The students gained significant experience building the device and shared stories of important lessons learned in the process.
“LSSU’s senior capstone project is truly singular in the lengths they go to simulate an immersive industry experience from start to finish, and I take the most pride in the newfound sense of confidence I have moving forward from the project,” said Sweet. “The most valuable takeaway, going forward into industry, would be recognition of my own accountability. It is okay to make mistakes, but you have to be accountable to your missteps and communicate with your team.”

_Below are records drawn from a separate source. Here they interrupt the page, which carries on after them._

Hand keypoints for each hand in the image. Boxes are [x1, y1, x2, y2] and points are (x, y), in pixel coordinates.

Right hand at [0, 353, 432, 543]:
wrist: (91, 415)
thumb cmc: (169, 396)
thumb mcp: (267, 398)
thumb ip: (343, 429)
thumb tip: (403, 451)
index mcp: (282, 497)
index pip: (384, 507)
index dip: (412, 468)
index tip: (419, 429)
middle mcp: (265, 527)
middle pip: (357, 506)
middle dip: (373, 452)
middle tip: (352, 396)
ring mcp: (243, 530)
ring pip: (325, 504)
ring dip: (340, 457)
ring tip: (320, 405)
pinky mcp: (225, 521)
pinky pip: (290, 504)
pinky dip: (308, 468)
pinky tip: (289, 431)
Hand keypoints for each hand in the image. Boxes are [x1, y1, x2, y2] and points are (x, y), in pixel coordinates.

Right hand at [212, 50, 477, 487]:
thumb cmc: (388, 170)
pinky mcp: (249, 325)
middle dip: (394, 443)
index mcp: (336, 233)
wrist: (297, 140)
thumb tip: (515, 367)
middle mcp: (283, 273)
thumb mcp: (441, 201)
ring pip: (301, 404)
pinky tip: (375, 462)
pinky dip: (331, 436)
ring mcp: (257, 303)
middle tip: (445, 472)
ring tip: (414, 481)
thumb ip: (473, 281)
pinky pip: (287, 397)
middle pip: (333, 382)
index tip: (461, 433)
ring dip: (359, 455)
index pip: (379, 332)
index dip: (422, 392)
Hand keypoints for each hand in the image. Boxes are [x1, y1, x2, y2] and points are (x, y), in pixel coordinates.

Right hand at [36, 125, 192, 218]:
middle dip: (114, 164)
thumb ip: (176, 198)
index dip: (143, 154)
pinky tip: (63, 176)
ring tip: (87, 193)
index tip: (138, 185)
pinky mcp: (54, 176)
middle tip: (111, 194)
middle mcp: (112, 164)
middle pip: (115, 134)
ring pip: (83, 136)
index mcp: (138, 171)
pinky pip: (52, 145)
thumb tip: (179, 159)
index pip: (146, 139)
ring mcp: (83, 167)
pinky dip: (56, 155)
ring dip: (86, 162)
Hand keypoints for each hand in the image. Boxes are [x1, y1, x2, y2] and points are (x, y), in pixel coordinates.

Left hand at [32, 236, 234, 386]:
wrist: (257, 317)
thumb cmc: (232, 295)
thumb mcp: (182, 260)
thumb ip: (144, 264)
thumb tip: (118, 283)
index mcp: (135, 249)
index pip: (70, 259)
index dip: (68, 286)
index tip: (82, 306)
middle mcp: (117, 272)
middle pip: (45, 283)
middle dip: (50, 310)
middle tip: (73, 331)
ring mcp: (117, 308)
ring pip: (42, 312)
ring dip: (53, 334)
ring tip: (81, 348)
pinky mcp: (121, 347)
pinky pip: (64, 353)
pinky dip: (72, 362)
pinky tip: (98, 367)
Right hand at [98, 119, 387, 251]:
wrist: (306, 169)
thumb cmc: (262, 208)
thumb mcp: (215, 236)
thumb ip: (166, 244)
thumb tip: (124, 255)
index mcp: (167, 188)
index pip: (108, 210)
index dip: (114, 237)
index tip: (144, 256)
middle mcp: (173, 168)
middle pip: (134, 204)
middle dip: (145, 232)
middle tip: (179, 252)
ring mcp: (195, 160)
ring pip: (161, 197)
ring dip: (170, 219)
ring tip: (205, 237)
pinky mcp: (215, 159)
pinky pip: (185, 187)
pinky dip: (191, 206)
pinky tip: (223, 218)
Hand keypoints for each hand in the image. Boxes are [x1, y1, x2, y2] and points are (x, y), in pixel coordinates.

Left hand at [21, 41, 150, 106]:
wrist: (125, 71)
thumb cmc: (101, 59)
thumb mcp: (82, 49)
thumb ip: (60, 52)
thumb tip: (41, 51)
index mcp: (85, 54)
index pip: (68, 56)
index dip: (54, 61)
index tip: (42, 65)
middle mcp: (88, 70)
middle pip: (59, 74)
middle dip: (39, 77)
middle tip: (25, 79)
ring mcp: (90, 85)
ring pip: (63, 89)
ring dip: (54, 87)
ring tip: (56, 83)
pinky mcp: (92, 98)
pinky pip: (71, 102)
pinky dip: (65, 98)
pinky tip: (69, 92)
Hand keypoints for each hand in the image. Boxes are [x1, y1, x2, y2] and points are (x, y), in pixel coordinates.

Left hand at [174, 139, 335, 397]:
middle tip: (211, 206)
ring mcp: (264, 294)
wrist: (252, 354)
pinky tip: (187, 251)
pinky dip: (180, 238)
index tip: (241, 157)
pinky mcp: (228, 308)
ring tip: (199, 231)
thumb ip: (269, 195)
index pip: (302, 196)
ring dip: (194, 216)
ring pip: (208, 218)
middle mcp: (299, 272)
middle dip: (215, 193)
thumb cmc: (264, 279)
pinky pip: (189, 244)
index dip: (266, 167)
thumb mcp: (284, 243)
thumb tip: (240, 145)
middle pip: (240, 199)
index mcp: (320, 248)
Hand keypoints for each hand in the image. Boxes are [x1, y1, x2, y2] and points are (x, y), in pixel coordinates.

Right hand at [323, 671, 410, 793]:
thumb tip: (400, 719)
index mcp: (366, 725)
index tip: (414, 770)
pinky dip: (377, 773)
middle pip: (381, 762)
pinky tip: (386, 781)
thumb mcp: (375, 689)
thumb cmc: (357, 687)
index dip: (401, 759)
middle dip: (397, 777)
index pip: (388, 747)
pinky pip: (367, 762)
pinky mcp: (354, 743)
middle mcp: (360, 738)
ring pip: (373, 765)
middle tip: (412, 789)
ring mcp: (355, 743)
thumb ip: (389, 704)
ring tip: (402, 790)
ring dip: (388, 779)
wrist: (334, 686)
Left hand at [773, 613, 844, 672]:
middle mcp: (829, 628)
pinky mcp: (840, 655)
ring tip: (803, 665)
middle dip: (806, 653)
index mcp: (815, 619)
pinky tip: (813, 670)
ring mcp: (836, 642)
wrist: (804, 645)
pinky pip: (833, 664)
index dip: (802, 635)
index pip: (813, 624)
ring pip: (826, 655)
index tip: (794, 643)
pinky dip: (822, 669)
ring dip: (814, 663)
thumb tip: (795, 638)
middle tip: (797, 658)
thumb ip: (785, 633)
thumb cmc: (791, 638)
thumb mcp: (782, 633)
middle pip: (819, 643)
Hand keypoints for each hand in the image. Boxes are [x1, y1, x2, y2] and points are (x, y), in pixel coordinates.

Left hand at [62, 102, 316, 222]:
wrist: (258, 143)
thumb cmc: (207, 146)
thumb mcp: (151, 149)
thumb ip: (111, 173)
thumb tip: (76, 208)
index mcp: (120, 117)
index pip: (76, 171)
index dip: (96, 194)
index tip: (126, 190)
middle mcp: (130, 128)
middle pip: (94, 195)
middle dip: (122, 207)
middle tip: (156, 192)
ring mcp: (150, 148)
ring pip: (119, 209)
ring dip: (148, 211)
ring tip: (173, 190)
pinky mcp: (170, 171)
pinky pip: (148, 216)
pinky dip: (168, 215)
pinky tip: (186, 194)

“Communication and mutual understanding within a group project is key to the success of that project. Building this device gave me an understanding of how a project is run and how to navigate varying opinions and beliefs within a team,” said Reiniche. “Working with the Smithers team has been a blast, and I'm proud we were able to give them a working product.”
Sweet agreed. “Working with Eric Pierce, Jonah Mills, and the crew at Smithers was a highlight of the project for me. Eric was extremely attentive, on several occasions offering to come in to help assemble things as he had the time. His genuine interest and commitment to see a working instrument inspired me to keep working to find any solutions I could to see everything through.”
Smithers has a long history of partnering with universities to support students’ engineering education by way of real-world experience. Past projects have supported students at the
University of Akron and Michigan State University School of Packaging.
“Smithers has a ‘big picture’ view of the valuable experience they provide and their contribution to the engineering education of students,” said Dr. Baumann.